A home surveillance camera that detects faces

ArcSoft's Simplicam home surveillance camera

Michael Soo

Last Updated Mar 3, 2015 12:37 PM EST

One of the hottest ideas in consumer technology these days is the connected home, and few products better exemplify this space than "smart" surveillance cameras. Among the profusion of products to choose from, popular models include Dropcam and IC Real Tech's Allie. But ArcSoft's Simplicam -- one of the most affordable cameras you can buy -- offers a great mix of features and is easy to set up in a home or office.

The camera itself is quite compact, and can be placed on a shelf or mounted on a wall with the included hardware. You'll need to plug it in (it's not battery-powered) and connect it to your Wi-Fi network via a fairly straightforward setup process using your mobile app (Simplicam supports both iPhone and Android.)

Once you're up and running, the camera stares at the designated room with a 107-degree wide angle camera and shoots video at 1280 x 720-pixel resolution. Those specs are easily beat by other cameras. Dropcam, for example, records 1920 x 1080 video at 130 degrees.

Still, I found the camera easily captured my entire kitchen, dining area and front hallway -- exactly what I would need to monitor the front of my house -- and its automatic night vision mode makes it useful 24/7. The resolution is also sufficient for Simplicam's coolest feature: face detection.

Simplicam detects not just sound and motion in a room, but faces as well. Using the mobile app, you can teach the camera the faces of all the people who frequent your house, and that's when things get really interesting. You can instruct Simplicam to notify you when specific people enter the field of view, so it's possible for your phone to ping you only when your kids get home from school.

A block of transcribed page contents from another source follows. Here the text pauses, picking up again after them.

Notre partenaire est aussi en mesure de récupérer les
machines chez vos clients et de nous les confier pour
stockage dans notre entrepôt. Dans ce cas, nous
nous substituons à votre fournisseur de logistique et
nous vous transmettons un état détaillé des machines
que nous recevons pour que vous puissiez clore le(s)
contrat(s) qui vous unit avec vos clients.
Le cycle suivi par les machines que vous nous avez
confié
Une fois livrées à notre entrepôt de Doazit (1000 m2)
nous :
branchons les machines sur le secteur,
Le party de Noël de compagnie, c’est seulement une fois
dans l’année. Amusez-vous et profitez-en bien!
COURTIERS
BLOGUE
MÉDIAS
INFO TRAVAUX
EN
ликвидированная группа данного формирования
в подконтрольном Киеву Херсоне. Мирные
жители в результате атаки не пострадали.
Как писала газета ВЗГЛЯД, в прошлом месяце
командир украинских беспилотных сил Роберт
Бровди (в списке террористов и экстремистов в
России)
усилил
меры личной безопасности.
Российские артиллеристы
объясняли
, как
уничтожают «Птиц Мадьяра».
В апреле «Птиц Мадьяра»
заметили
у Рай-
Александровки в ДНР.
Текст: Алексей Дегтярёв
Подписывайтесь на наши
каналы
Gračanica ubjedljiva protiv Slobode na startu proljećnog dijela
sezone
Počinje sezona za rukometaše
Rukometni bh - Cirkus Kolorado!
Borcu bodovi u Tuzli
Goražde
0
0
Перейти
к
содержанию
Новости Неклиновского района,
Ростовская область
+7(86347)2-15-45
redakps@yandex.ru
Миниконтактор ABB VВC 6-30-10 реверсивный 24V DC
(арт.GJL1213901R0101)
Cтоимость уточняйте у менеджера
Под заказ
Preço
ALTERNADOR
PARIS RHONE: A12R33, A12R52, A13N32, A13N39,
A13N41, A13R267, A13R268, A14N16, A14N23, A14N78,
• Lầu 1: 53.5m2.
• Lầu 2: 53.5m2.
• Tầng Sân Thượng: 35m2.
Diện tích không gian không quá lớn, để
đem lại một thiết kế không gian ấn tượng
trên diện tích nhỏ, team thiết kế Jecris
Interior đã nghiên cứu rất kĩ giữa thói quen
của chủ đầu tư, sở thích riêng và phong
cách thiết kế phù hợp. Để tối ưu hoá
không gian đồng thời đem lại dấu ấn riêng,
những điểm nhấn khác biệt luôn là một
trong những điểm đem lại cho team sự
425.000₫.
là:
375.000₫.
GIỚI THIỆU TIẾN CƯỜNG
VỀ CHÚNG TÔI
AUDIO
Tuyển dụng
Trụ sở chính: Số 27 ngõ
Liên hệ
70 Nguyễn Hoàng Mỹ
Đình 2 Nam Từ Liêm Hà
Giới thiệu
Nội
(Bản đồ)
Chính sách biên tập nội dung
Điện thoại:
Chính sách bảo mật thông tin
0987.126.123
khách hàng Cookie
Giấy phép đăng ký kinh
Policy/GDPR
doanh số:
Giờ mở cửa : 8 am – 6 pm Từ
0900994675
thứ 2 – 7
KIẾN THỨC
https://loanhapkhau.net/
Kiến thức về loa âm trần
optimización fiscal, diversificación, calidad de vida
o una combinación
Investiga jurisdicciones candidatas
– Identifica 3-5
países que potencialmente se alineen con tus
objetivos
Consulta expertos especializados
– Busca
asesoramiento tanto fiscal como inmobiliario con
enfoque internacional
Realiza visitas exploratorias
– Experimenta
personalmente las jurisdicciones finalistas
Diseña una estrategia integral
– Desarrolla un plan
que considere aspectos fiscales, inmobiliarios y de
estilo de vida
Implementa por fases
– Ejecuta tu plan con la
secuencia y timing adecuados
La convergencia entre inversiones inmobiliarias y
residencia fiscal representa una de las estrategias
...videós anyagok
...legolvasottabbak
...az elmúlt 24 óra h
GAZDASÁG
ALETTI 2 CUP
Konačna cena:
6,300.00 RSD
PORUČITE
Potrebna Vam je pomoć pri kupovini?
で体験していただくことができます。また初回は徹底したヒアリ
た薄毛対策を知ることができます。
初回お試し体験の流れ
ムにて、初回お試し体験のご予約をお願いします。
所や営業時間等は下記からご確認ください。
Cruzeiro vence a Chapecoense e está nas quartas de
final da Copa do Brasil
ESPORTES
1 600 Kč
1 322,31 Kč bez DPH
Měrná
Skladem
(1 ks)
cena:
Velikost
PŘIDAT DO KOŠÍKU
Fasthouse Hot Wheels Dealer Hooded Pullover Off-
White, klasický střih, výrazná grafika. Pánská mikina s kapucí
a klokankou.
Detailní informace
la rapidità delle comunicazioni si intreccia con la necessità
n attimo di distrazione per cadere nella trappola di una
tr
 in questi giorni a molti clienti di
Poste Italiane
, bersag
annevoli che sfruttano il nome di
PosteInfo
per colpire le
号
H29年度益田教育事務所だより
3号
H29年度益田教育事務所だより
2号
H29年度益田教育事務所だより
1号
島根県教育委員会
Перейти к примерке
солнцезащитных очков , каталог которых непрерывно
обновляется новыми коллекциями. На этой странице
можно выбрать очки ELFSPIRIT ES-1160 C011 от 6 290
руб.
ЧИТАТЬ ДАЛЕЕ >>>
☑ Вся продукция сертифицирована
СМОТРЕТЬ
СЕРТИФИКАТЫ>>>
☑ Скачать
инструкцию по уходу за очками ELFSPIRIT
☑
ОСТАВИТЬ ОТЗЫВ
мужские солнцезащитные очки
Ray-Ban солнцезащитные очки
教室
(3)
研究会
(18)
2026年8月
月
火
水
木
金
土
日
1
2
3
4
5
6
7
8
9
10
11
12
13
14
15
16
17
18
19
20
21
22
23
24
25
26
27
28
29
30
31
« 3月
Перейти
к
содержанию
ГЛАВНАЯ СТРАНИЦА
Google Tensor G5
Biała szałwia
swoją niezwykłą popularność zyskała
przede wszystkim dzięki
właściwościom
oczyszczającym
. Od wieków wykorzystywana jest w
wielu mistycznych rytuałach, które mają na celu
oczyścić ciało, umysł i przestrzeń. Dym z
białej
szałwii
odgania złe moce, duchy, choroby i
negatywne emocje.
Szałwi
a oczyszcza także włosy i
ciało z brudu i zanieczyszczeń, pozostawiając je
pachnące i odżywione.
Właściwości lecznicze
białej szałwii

Or you can ask Simplicam to ignore all the people it knows, and only alert you if a stranger enters.

A detection grid even lets you designate what parts of the room the camera should monitor. ArcSoft also appears to be sensitive to privacy issues, because you can even configure the camera to stop recording when it detects certain people.

Simplicam streams its video in real time, so you can view your camera's feed from your phone or a web browser at any time. The camera's microphone lets you listen in on what's happening in the room, and you can "push to talk," using your phone as a long distance intercom to carry on a conversation with whoever is in the room. This feature worked well, with audio clear and understandable in both directions.

With the basic cloud storage plan, the last 24 hours of video taken with Simplicam are stored in the cloud (You can also store 11 and 21 days for a more costly subscription), and you can scroll the timeline back to a day to watch pre-recorded action. Looking for something in particular? You don't have to scroll aimlessly. The timeline is color-coded for when motion or sound events occurred, and an events tab gives you access to clips of just those moments. You can filter by motion events, sounds and faces, and clips are identified by who was in the scene.

Face detection is really the reason to choose a Simplicam, but be aware it's far from perfect. The feature is still clearly described as "beta," and it sometimes misidentifies people in the frame. But it gets it right an impressive amount of time.

The camera costs $150, but you can get it bundled with a year of cloud storage for $200 (the 24-hour cloud service is ordinarily $5 a month). You don't have to use Simplicam with the cloud service, but without a subscription it's only useful as a real-time monitor. The cloud lets you rewind and save clips, which you can keep online or share.

If you've been looking for a home surveillance camera, Simplicam is right in the sweet spot -- an affordable alternatives that can effectively replace a more expensive home alarm system.